Quantitation of jejunal SP levels in macaques before and after Cryptosporidium infection. SP protein measurements were studied by competitive ELISA of jejunal biopsies derived from macaques (n = 3) before C. parvum challenge and after C. parvum challenge. Results are expressed as picograms of SP in 1 mg of total protein extract. *, P = 0.011 (Student's paired t test for SP protein level in prechallenge biopsies versus postchallenge biopsies derived from macaques) (error bars represent standard errors of the means).

FIG. 3.

Basal chloride ion secretion is elevated in jejunal tissues derived from macaques infected with C. parvum, and in vitro SP receptor antagonist treatment rectifies this defect. SP induced chloride ion secretion as studied by the Ussing chamber technique using prechallenge jejunal biopsies, postchallenge biopsies without SP receptor antagonist treatment, and postchallenge biopsies with SP receptor antagonist treatment from a representative macaque.
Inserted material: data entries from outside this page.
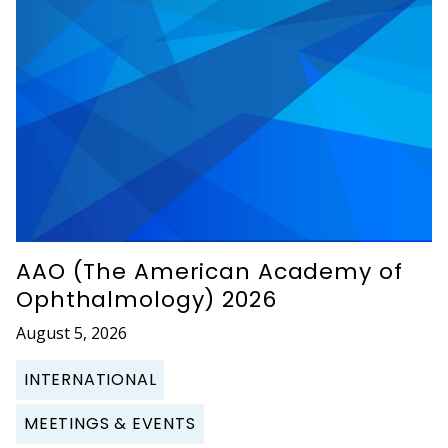
AAO (The American Academy of
Ophthalmology) 2026
August 5, 2026
INTERNATIONAL
MEETINGS & EVENTS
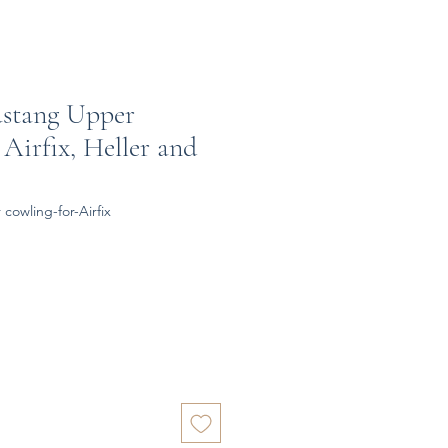
ustang Upper
Airfix, Heller and
cowling-for-Airfix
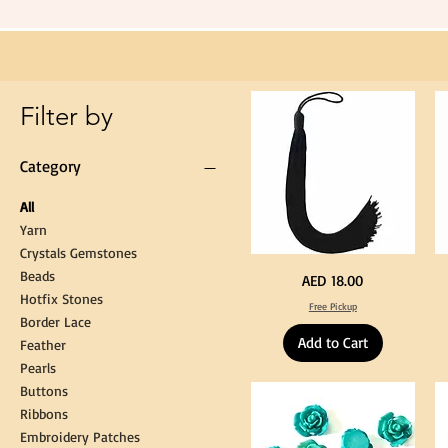
Tassel
Hanging
Loop
for
Graduation
Gown
Cap
Tassel
Filter by
Category
All
Yarn
Crystals Gemstones
Beads
Extra
St
Price
AED 18.00
Long
Bl
Hotfix Stones
60cm
Co
Free Pickup
Black
T
Border Lace
Tassel
Shi
Hanging
Ya
Add to Cart
Loop
60
Feather
for
90
Graduation
for
Pearls
Gown
Cra
Cap
&
Buttons
Tassel
DI
Kni
Ribbons
Embroidery Patches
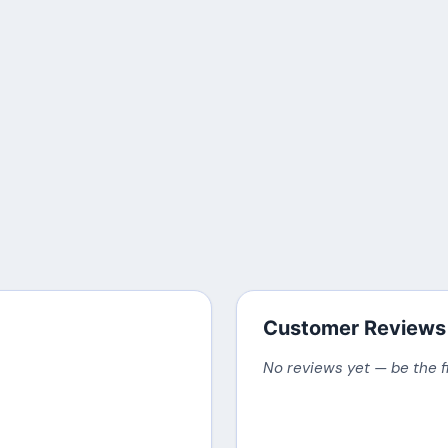
Customer Reviews
No reviews yet — be the f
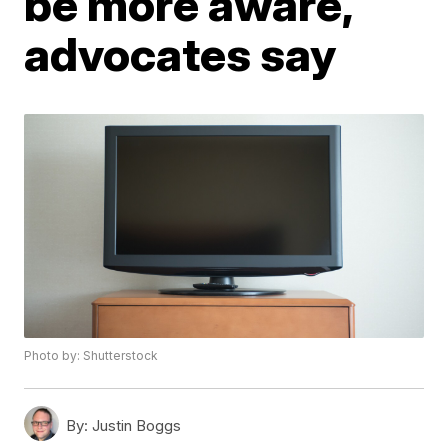
be more aware,
advocates say
Photo by: Shutterstock
By:
Justin Boggs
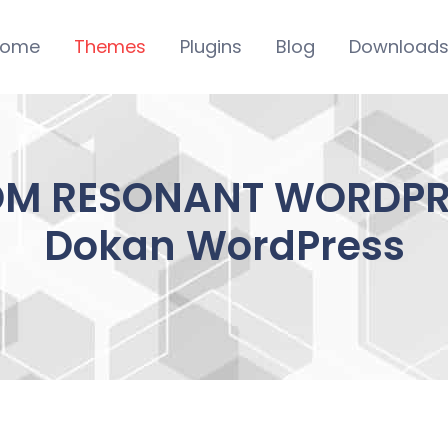
ome
Themes
Plugins
Blog
Download
M RESONANT WORDPRESS
Dokan WordPress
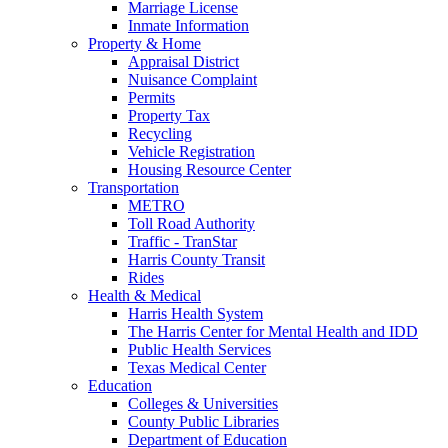
Marriage License
Inmate Information
Property & Home
Appraisal District
Nuisance Complaint
Permits
Property Tax
Recycling
Vehicle Registration
Housing Resource Center
Transportation
METRO
Toll Road Authority
Traffic - TranStar
Harris County Transit
Rides
Health & Medical
Harris Health System
The Harris Center for Mental Health and IDD
Public Health Services
Texas Medical Center
Education
Colleges & Universities
County Public Libraries
Department of Education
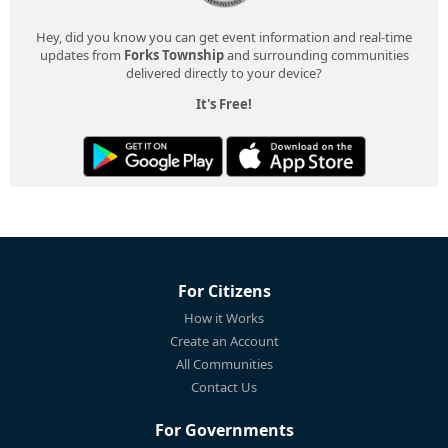
Hey, did you know you can get event information and real-time
updates from
Forks Township
and surrounding communities
delivered directly to your device?
It's Free!
For Citizens
How it Works
Create an Account
All Communities
Contact Us
For Governments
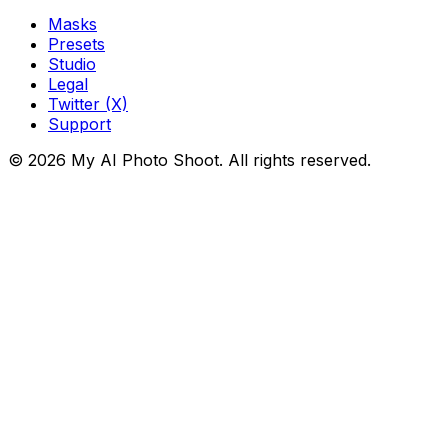
Masks
Presets
Studio
Legal
Twitter (X)
Support
© 2026 My AI Photo Shoot. All rights reserved.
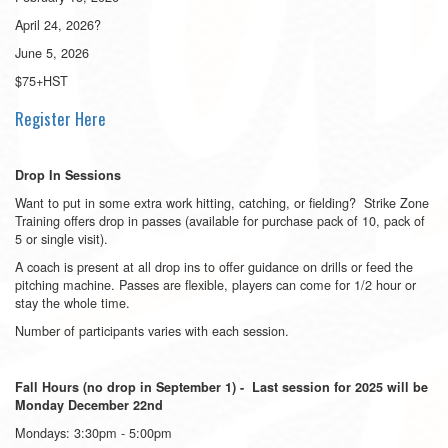
April 24, 2026
?
June 5, 2026
$75+HST
Register Here
Drop In Sessions
Want to put in some extra work hitting, catching, or fielding? Strike Zone
Training offers drop in passes (available for purchase pack of 10, pack of
5 or single visit).
A coach is present at all drop ins to offer guidance on drills or feed the
pitching machine. Passes are flexible, players can come for 1/2 hour or
stay the whole time.
Number of participants varies with each session.
Fall Hours (no drop in September 1) - Last session for 2025 will be
Monday December 22nd
Mondays: 3:30pm - 5:00pm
Changes in basal I_sc (ΔI_sc) are expressed as μA/0.725 cm².

FIG. 4.

Glucose absorption is decreased in response to C. parvum infection in macaques and is rectified after in vitro SP receptor (SPr) antagonist pretreatment. Glucose absorption was studied by the Ussing chamber technique using prechallenge jejunal biopsies and postchallenge biopsies from macaques, respectively, before and after C. parvum challenge and in postchallenge biopsies with and without SP receptor antagonist treatment. Changes in I_sc (ΔI_sc) induced by glucose are presented as maximal elevations in I_sc and are expressed as μA/0.725 cm². Bars represent mean values derived from data for three macaques. *, P < 0.05 (Student's t test for glucose-induced ΔI_sc in postchallenge biopsies versus prechallenge biopsies); ‡, P < 0.05 (Student's t test for glucose-induced ΔI_sc in postchallenge biopsies with and without SP receptor antagonist treatment).